*** Opening of Given records ***

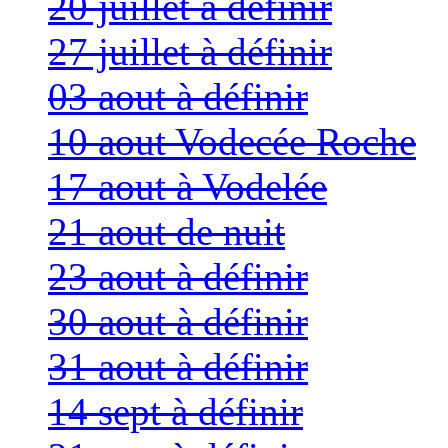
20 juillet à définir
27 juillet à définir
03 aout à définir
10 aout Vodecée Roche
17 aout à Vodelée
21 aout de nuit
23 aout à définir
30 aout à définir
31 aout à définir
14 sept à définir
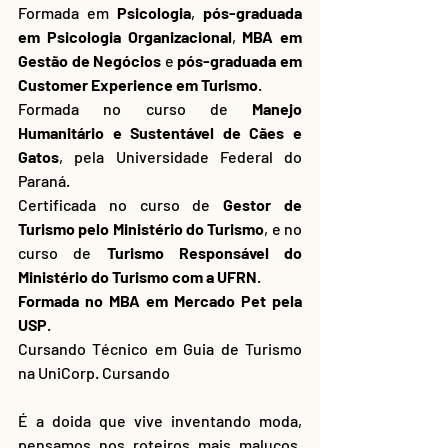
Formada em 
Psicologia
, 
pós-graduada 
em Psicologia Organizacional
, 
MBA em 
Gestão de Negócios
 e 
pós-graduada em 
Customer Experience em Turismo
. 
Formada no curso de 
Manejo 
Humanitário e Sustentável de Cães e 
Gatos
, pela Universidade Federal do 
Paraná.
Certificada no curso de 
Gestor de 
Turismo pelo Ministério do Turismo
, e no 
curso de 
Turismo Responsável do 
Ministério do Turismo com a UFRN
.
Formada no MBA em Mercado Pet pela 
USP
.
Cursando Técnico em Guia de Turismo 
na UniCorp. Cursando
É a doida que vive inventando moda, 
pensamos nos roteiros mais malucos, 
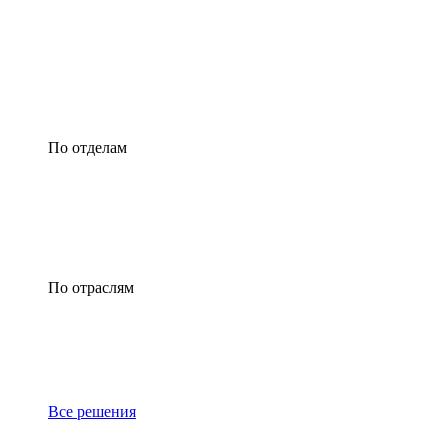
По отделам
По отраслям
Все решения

*** Close of Given records ***
*** Opening of Given records ***

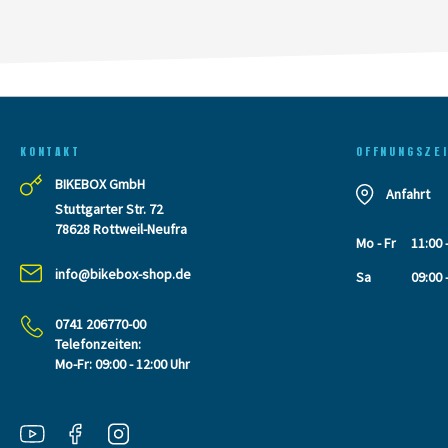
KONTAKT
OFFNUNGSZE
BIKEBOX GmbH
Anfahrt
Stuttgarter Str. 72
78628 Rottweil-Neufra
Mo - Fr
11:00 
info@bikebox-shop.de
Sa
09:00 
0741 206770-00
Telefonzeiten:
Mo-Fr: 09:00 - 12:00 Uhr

*** Close of Given records ***

To-do item >>
On how many lines of the data does the word "curso" appear? Only the number is wanted.

Result >>
3